Okay, here is a related but even simpler example that may help you understand:
[i]Suppose you have a deck of 60 cards, consisting of:
• 20 black cards that are black on both sides,
• 20 white cards that are white on both sides, and
• 20 mixed card that are black on one side and white on the other.
The cards are shuffled. One is pulled out of the deck at random, and placed on a table so that you can only see one side (at random). The side facing up is black. What is the probability that the other side is also black?[/i]
I will go 50 / 50 ...what are the odds i mean probability I mean ratio of us getting to 10 pages now then
Impossible, for a start I'm refusing to submit any more posts.
Me too...
Bugger..
😉
That's all very well funky, but when I say it, I mean it.
The cards are, of course, 66% too.
The problem is different, but the reasoning is similar in a lot of ways. Information that you gain (the black side of the card) lets you establish which subset of the population it belongs to.

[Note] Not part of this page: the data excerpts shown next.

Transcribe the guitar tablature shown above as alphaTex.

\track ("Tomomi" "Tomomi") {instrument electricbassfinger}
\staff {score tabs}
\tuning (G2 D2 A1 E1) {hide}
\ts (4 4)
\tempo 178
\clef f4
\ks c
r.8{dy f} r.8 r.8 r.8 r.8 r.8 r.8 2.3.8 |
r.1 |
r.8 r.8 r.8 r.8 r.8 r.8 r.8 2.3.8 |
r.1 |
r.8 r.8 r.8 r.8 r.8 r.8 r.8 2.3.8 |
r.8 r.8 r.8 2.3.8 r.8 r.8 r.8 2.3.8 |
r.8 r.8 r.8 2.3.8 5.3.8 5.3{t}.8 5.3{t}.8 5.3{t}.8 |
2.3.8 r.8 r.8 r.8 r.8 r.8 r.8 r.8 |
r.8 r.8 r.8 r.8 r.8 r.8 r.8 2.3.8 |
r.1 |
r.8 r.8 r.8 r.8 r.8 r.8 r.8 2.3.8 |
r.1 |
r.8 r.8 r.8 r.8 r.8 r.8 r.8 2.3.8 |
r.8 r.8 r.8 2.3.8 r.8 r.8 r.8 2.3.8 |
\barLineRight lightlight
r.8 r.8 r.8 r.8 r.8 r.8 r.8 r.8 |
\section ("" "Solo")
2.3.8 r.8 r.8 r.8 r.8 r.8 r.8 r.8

Two kids, you know the sex of one. How many does that leave whose sex you don't know?
You know the sex of one.
There is only one child whose sex you do not know, but that child is one of several [i]possible[/i] children.
The cards example hopefully also demonstrates that having two possible outcomes doesn't mean that the odds are 50/50.
Otherwise there is no point to statistics at all:
"Will it rain tomorrow? Well either it will or it won't, so it must be 50/50."
"Either I win the lottery or I don't. 50/50"
You know one of the children is a girl, [u]but you don't know which one[/u].